Ondan bundan kaça kaça en sonunda ağaçların altında uygun bir yer bulup yüksek sesle şiirleri okumaya başlayacakken karşısına âşık olacağı o kız çıkar.

Gelinip görülsün ki kızın kabadayı olan abisi izdivaçlarına zaten razı olmazken beyzadenin babası da engel olmaya çalışır. Kara kara düşünürken imdadına kabadayı abiyle ahbaplık ilişkisi olan hem bohçacı hem falcı olan kadın yetişir. Alacağı bahşiş karşılığı kabadayıyı ikna etme görevini bu bohçacı kadın üstlenecektir.

Oyunda geleneksel tarzın dışında ilkleri görüyoruz. Hani meddahlık gösterisinde sahnede tek meddah olmaz mıydı? Sürpriz ki ne sürpriz! Sahne paylaşımında bir kadın oyuncuyu görüyoruz. Bohçacı Falcı Fikriye rolünde Eylem Yıldırım’ı izlerken iyi ki geleneksel tarz yıkılmış da bir kadın oyuncu girmiş diyorsunuz.

Yine ilklerden bir diğeriyse cümbüş tadında. Klasik sanat müziği parçalarıyla kulağımızı yağlayan müzisyenler sahne kenarına mevzilendirilerek gerektiğinde ufak tefek destekleyici yan rol üstlenmeleri sağlanmış.

Murat Demirbaş’a gelince

Yine tek kişilik bir oyun olan “Vecihi Hürkuş” oyununda özellikle harikalar yaratan Murat Demirbaş için bu meddahlık gösterisinde de benzer şeyleri söyleyeceğim. Altın başkalaşmadığı sürece altındır. Tarifi de değişmez. Çoklu bir gösteri olmuş olsa farklı gerçeklik içerisinde farklı değerlendirme yapılırdı elbet.

Tek kişilik oyunlar çok kolay sanılır ama değil işte. Hele tarihin derinliklerinden gelen ve pek de popüler olmayan bir konuyu oynarken izleyiciyi sahneye bağlayınız bakalım. Eğer ki oyuncu tekste canlı kanlı bir vücut vermeyi beceremezse gelecek kariyeri açısından sahnede yandı gülüm keten helvası olacaktır.

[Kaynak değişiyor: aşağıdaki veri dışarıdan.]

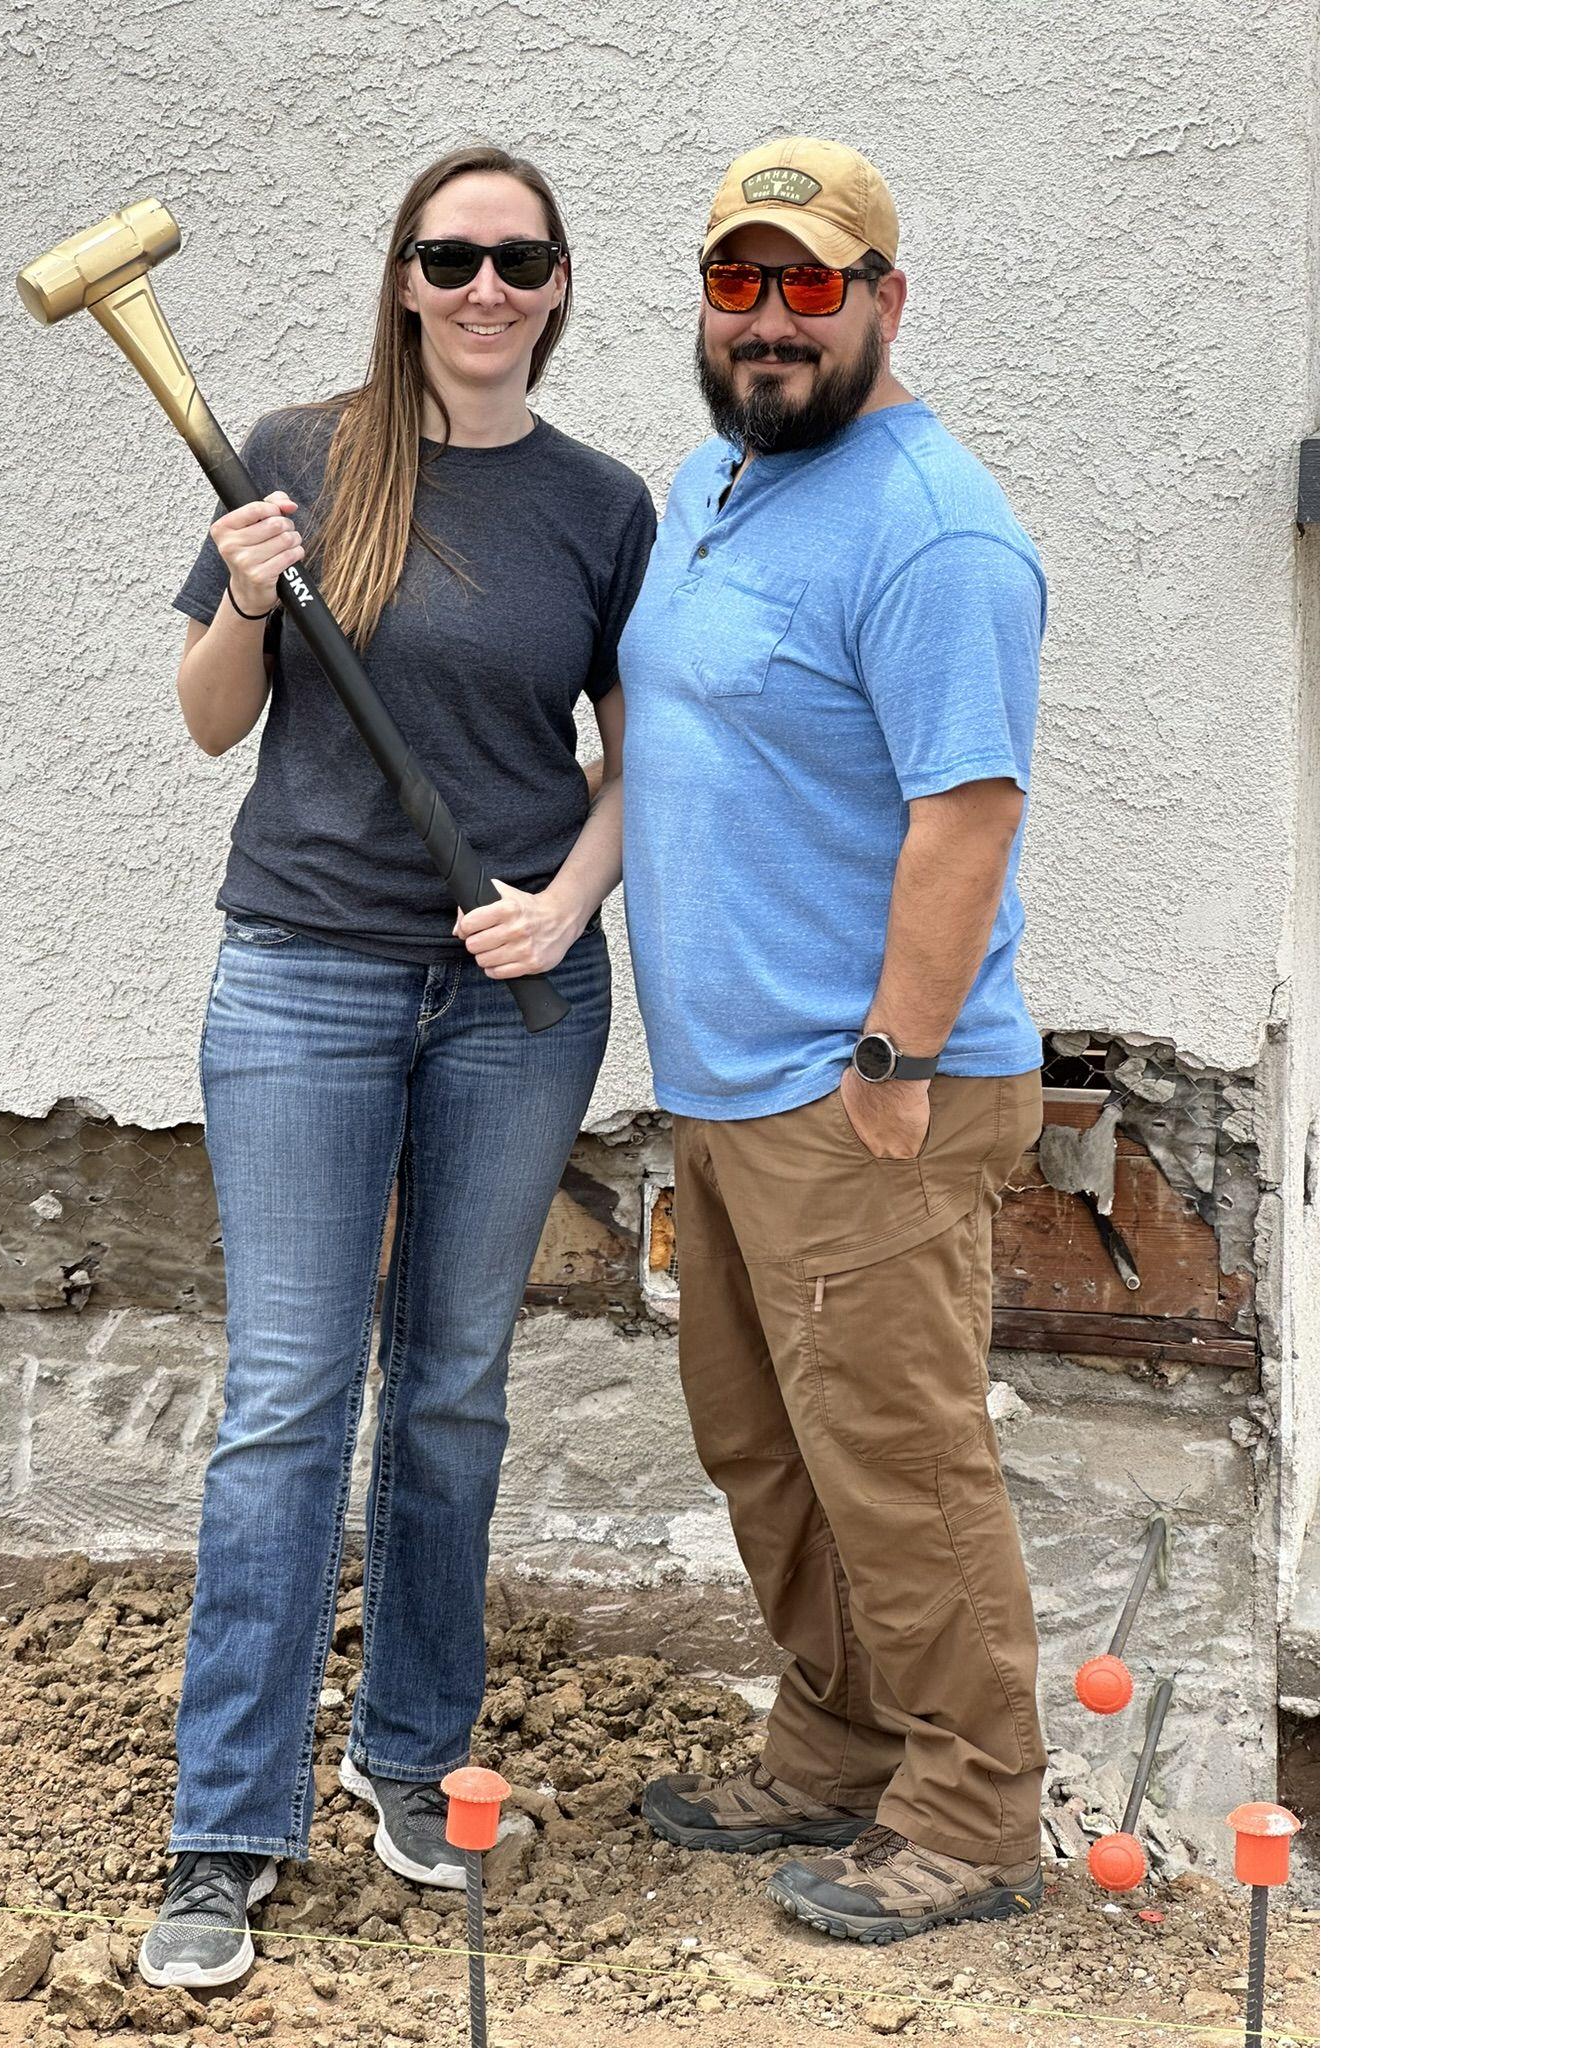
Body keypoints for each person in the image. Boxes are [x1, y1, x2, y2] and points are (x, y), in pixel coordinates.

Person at [136, 144, 656, 1990]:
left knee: (449, 1390)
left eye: (520, 258)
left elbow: (635, 754)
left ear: (560, 280)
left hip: (515, 1000)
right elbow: (209, 725)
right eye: (454, 256)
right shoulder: (293, 452)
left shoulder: (604, 507)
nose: (486, 287)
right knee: (289, 1394)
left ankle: (417, 1757)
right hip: (304, 983)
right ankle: (224, 1826)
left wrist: (567, 901)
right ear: (408, 275)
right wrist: (253, 601)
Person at [618, 137, 1050, 1944]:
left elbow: (968, 815)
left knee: (897, 1455)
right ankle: (836, 1740)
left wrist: (891, 1063)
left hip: (861, 1088)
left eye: (813, 285)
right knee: (766, 1443)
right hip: (730, 1084)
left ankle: (972, 1806)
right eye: (742, 283)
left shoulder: (933, 527)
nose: (774, 321)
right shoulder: (722, 480)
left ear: (886, 298)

T. Murat Demirbaş, her oynadığı oyunda oyunculuğa yeni bir soluk aldırıyor

Hem enerji sarfiyatı hem de göz, diz dermanı açısından tek kişilik oyunlar yüksek enerjili performanslar ister. Her bir replik ayrı bir cana bürünmeli ki seyircisiyle sahne arasında kopukluk olmasın. Tek kişiyken sahnede çoklu bir algı yaratma dinamiği içinde oyunu sürdürmek lazım gelir ama her babayiğidin harcı olmayabilir bu sahneleme sanatı. Bu sanatsal özellikleri taşımayan bir oyuncunun dinlenilmeyen bir şiir okuyucusu olma riski vardır. İşte T. Murat Demirbaş sahneden tüm bu olumlu özellikleri çıkartan, izleyiciyi bir an olsun sıkmayan ve sahnede koparmayan bir oyunculuk yeteneğine sahiptir.

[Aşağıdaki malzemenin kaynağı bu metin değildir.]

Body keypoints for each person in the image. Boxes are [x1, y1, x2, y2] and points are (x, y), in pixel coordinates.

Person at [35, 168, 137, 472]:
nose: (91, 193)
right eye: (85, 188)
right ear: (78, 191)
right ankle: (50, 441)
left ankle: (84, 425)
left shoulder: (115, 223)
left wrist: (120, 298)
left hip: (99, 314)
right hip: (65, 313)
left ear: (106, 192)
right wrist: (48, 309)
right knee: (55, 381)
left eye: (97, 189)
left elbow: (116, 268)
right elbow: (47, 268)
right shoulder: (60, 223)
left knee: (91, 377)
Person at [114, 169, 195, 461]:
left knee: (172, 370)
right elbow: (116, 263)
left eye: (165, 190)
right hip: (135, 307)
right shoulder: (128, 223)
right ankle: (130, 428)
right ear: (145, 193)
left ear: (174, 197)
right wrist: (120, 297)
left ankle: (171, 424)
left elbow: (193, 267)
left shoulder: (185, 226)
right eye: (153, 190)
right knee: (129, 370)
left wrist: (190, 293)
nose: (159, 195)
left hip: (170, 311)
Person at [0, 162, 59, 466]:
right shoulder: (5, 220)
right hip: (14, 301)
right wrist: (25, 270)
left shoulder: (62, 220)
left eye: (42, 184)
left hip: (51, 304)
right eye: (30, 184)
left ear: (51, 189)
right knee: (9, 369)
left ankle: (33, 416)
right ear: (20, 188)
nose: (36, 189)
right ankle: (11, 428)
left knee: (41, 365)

Ankara’nın inceden dokunan sonbahar havasının geçmişe dair uyandırdığı nostalji sıcaklıkları içerisinde izlenilmesi tavsiye olunan bir oyundur “Yumurta-yı Hümayun”. Meddahlık seyrinin sıcak havasından önce salon kapısında İlkin Hanım’ın sıcak ilgisiyle karşılaşacaksınızdır.

Son sahne sözümüz

Bir oyun izlenir, tadına varılır salondan çıkılır. Asıl diyeceğimiz şu ki bu oyun Milli Eğitim desteğiyle orta kurum okul öğrencilerine de ulaştırılmalıdır. Nedeni çok anlaşılır ve eğitimseldir. Hız çağında hızlı kültürel tüketim anlayışıyla geleneksel değerlerin unutturulduğu çocuklar kaybolmaya yüz tutmuş geleneksel bir sanat dalımızı tanımış olacaklardır. Kim bilir meddahlığın sürdürülmesine heveslenecek birkaç çocuk bu oyunda varacakları haz sayesinde tetiklenmiş olur.